-------- Extracted material --------

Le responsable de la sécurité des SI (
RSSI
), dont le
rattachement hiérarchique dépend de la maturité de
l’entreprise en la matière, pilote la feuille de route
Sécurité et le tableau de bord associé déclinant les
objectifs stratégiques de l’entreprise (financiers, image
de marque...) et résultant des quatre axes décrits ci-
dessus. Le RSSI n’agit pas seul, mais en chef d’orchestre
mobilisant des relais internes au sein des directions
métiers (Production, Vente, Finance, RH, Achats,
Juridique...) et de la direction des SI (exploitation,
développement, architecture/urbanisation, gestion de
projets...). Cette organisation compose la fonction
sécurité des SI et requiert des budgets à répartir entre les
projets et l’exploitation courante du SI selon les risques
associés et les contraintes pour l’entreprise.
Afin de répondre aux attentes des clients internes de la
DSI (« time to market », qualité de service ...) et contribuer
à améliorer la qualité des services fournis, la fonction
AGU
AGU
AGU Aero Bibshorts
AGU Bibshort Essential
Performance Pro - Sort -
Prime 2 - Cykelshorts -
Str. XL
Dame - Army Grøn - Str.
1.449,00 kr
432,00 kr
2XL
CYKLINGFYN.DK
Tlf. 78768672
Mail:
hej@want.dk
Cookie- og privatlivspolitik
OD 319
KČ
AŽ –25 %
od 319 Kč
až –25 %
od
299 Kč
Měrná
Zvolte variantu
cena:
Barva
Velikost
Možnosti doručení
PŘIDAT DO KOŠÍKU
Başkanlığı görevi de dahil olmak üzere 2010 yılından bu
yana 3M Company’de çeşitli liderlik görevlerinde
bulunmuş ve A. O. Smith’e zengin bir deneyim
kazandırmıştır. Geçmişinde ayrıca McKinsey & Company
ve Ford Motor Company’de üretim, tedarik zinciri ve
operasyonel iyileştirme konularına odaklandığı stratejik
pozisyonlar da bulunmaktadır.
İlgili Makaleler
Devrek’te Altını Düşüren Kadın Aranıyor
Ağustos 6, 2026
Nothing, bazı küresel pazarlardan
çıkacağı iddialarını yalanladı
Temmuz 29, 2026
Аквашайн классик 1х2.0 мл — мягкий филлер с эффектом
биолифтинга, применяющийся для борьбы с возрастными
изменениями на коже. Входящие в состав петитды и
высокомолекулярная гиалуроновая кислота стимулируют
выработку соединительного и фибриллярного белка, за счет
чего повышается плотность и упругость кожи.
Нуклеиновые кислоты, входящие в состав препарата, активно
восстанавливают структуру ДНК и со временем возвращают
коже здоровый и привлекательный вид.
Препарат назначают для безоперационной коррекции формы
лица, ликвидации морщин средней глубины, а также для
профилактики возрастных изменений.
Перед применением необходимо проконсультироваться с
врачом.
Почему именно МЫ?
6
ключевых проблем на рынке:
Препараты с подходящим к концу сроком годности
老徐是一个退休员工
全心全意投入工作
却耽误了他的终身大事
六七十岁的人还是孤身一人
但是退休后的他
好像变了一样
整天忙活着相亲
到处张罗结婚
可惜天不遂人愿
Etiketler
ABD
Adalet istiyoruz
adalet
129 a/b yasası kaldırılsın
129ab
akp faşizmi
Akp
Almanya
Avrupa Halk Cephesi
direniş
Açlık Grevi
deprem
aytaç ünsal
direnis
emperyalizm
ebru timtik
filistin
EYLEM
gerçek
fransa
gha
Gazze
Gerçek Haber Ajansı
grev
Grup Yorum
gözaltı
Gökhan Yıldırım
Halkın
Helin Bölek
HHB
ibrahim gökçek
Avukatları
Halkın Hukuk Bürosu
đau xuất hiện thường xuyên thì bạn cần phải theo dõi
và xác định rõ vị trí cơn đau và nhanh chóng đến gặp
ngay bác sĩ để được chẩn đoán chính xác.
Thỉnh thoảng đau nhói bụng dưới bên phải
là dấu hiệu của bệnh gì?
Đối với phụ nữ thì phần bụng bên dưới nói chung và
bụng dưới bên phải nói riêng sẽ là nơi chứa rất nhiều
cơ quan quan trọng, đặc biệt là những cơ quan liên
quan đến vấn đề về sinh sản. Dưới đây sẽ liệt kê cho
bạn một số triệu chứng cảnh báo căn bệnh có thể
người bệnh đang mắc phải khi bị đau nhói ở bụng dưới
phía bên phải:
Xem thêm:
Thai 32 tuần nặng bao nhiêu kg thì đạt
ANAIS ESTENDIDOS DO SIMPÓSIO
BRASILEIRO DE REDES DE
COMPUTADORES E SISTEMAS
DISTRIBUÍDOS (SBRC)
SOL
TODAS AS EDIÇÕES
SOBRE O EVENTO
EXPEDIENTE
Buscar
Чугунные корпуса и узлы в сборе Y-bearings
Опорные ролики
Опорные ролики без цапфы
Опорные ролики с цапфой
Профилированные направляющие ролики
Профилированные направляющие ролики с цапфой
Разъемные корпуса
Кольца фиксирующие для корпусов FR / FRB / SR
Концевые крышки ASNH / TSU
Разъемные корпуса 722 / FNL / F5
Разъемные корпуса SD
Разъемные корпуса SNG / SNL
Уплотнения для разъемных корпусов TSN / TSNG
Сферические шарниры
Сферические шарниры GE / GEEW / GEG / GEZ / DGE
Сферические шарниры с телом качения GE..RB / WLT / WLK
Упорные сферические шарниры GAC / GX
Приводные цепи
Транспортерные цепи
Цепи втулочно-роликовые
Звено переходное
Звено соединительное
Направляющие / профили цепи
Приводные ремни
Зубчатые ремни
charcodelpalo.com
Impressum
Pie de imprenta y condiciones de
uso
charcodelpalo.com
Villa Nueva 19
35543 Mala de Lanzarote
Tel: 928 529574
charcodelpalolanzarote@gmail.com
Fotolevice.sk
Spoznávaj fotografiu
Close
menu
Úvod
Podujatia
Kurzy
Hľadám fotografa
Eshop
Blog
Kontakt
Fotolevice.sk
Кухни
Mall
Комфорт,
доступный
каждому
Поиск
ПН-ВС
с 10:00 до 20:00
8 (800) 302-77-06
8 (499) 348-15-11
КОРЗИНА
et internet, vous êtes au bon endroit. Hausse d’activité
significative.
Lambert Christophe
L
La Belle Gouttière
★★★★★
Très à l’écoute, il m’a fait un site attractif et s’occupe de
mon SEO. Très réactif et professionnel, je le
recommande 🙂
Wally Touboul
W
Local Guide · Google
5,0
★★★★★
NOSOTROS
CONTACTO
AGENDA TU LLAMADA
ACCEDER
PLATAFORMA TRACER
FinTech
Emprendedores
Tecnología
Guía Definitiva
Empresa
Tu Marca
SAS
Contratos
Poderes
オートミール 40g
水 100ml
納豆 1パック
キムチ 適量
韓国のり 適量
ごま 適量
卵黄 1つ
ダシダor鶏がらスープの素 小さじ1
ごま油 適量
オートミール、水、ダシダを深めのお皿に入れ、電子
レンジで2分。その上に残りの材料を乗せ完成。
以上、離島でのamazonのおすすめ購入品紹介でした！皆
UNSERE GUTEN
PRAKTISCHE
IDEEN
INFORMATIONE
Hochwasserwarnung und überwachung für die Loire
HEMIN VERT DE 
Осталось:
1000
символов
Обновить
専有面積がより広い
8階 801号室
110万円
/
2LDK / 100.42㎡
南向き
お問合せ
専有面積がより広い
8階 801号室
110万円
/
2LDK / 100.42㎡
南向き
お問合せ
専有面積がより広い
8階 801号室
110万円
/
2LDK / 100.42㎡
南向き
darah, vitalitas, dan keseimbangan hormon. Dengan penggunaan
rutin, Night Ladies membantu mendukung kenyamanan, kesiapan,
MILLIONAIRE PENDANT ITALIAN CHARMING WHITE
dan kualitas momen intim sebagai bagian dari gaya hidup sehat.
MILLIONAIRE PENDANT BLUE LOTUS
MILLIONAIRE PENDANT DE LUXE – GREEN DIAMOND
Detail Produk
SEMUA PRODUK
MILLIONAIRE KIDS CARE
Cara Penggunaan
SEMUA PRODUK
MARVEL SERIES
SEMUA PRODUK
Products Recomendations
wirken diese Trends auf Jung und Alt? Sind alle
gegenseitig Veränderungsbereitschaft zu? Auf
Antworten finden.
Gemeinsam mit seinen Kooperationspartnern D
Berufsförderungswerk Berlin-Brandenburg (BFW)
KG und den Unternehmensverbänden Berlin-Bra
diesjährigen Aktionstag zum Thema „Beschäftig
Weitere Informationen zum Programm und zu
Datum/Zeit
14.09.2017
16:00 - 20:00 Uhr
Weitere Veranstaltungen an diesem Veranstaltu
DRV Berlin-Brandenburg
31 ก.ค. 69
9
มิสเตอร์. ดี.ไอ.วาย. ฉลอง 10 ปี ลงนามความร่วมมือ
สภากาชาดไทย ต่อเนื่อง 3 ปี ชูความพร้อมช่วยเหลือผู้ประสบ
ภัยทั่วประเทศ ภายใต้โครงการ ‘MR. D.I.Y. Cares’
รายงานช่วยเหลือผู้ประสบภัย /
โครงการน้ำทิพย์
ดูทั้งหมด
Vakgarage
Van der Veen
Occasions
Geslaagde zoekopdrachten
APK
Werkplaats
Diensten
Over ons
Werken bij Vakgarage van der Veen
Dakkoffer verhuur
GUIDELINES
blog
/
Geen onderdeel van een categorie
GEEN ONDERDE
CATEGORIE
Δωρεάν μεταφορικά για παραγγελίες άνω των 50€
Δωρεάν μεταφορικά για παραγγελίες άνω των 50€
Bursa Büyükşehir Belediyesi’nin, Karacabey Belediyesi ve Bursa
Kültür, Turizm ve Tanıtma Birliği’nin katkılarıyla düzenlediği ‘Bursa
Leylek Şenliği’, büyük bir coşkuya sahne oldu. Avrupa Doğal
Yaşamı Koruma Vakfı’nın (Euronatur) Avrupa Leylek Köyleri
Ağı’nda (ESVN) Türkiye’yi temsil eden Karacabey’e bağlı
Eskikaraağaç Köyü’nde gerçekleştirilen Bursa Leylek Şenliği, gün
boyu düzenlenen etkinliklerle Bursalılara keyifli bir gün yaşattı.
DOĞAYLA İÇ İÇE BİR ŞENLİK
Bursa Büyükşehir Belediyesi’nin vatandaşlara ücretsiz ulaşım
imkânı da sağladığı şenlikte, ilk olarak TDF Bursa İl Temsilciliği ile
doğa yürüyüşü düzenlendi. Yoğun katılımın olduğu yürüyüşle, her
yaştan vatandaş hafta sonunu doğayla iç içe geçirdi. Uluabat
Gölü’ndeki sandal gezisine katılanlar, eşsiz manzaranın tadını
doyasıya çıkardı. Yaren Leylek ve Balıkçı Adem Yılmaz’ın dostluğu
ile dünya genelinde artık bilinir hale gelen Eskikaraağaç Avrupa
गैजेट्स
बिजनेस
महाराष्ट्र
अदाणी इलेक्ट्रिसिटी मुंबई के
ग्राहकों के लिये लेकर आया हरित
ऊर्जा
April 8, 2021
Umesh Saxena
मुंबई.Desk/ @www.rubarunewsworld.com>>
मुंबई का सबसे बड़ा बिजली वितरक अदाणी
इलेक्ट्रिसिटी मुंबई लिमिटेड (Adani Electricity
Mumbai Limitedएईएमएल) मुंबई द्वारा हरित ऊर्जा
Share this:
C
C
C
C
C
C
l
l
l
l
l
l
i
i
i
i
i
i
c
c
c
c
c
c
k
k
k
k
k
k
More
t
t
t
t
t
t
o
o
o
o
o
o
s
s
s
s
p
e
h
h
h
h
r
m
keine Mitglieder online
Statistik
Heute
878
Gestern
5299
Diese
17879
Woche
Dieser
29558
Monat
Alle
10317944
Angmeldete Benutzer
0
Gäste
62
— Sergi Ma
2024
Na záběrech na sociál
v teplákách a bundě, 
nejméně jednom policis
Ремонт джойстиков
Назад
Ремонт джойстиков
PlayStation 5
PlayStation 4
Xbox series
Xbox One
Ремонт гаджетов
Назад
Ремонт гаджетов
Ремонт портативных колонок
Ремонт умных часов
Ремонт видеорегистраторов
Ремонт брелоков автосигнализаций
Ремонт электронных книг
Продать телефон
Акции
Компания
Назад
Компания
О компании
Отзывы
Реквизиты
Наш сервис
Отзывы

--------

What do the lines above say from the one containing "dessus. Le RSSI" down to the one containing "bulunmuş ve A. O. Smith’e zengin bir deneyim"? Return them exactly, both end lines included, and only them.

*Solution to this exercise*:
dessus. Le RSSI n’agit pas seul, mais en chef d’orchestre
mobilisant des relais internes au sein des directions
métiers (Production, Vente, Finance, RH, Achats,
Juridique...) et de la direction des SI (exploitation,
développement, architecture/urbanisation, gestion de
projets...). Cette organisation compose la fonction
sécurité des SI et requiert des budgets à répartir entre les
projets et l’exploitation courante du SI selon les risques
associés et les contraintes pour l’entreprise.
Afin de répondre aux attentes des clients internes de la
DSI (« time to market », qualité de service ...) et contribuer
à améliorer la qualité des services fournis, la fonction
AGU
AGU
AGU Aero Bibshorts
AGU Bibshort Essential
Performance Pro - Sort -
Prime 2 - Cykelshorts -
Str. XL
Dame - Army Grøn - Str.
1.449,00 kr
432,00 kr
2XL
CYKLINGFYN.DK
Tlf. 78768672
Mail:
hej@want.dk
Cookie- og privatlivspolitik
OD 319
KČ
AŽ –25 %
od 319 Kč
až –25 %
od
299 Kč
Měrná
Zvolte variantu
cena:
Barva
Velikost
Možnosti doručení
PŘIDAT DO KOŠÍKU
Başkanlığı görevi de dahil olmak üzere 2010 yılından bu
yana 3M Company’de çeşitli liderlik görevlerinde
bulunmuş ve A. O. Smith’e zengin bir deneyim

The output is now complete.